Obiettivo: Riporta senza alcuna modifica la parte del brano da leggere che va da "TEL AVIV — Una" fino a "forze armate israeliane.", quest'ultima inclusa.

TEL AVIV — Una lunga fila di corpi allineati al bordo del marciapiede, in una stradina polverosa di Beit Lahia: «Sono tutti morti, papà… Sono rimasta solo io», piange al telefonino una ragazza accarezzando uno dei lenzuoli bianchi in cui sono avvolti i cadaveri. «Nel nord della Striscia è un incubo, e sta peggiorando», denuncia l’inviato speciale Onu per la pace in Medio Oriente, Tor Wennesland, commentando le «scene orribili» che provengono dall’ultimo massacro di palestinesi bombardati sabato notte dall’Idf, le forze armate israeliane.

«Almeno 87 morti e 40 dispersi», dicono le autorità sanitarie locali mentre le immagini diffuse sui social media dipingono una guernica di corpi massacrati e calcinacci, di bambini sventrati e urla disperate. Numeri «esagerati», commenta l’Idf aggiungendo che «è in corso un’indagine» ma sottolineando di avere usato «armi di precisione». Afferma di avere invece «colpito un obiettivo terroristico di Hamas». Raccontando la strage in diretta su Al Jazeera, il corrispondente Anas Al Sharif ha letto la notizia che gli stava arrivando sul cellulare comunicando che era stata decimata una famiglia di 22 persone con molti bambini. La sua.

Dati forniti:
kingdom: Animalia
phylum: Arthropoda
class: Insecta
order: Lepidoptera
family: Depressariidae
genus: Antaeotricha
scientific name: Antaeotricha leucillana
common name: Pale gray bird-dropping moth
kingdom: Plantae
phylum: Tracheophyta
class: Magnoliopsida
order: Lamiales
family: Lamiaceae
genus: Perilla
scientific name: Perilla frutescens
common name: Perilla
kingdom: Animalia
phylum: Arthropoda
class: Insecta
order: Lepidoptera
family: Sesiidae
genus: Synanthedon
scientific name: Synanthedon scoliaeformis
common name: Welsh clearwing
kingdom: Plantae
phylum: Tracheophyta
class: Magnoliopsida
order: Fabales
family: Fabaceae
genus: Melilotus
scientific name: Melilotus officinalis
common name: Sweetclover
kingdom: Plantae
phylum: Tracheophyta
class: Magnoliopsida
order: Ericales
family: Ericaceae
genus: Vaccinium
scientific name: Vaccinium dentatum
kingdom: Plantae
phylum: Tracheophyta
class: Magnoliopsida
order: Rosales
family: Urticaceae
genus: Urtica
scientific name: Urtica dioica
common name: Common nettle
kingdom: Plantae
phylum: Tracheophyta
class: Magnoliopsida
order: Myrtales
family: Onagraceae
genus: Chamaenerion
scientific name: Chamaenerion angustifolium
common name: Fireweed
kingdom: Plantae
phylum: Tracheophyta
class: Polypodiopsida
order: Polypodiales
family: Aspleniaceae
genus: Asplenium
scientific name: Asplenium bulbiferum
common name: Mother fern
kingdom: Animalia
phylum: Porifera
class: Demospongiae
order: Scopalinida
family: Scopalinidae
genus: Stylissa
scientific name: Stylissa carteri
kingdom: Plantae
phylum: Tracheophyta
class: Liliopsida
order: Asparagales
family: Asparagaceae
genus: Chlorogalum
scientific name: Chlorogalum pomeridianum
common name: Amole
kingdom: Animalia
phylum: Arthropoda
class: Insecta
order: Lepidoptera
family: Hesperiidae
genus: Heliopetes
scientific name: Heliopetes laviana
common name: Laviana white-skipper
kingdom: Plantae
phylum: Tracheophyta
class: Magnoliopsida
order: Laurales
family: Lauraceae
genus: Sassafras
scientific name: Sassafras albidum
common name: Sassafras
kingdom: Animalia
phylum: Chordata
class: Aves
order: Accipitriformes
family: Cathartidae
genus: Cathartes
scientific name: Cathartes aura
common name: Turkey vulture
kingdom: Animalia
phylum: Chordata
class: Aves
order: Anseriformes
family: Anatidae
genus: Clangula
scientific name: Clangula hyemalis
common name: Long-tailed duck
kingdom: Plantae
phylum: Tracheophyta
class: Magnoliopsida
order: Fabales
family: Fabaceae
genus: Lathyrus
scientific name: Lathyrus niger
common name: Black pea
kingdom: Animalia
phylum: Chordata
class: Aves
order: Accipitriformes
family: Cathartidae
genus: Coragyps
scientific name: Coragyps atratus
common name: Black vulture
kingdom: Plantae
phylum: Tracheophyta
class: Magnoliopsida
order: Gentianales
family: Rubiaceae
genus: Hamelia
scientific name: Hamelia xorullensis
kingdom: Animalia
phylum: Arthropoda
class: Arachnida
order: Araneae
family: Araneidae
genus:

Soluzione dell'esercizio:
TEL AVIV — Una lunga fila di corpi allineati al bordo del marciapiede, in una stradina polverosa di Beit Lahia: «Sono tutti morti, papà… Sono rimasta solo io», piange al telefonino una ragazza accarezzando uno dei lenzuoli bianchi in cui sono avvolti i cadaveri. «Nel nord della Striscia è un incubo, e sta peggiorando», denuncia l’inviato speciale Onu per la pace in Medio Oriente, Tor Wennesland, commentando le «scene orribili» che provengono dall’ultimo massacro di palestinesi bombardati sabato notte dall’Idf, le forze armate israeliane.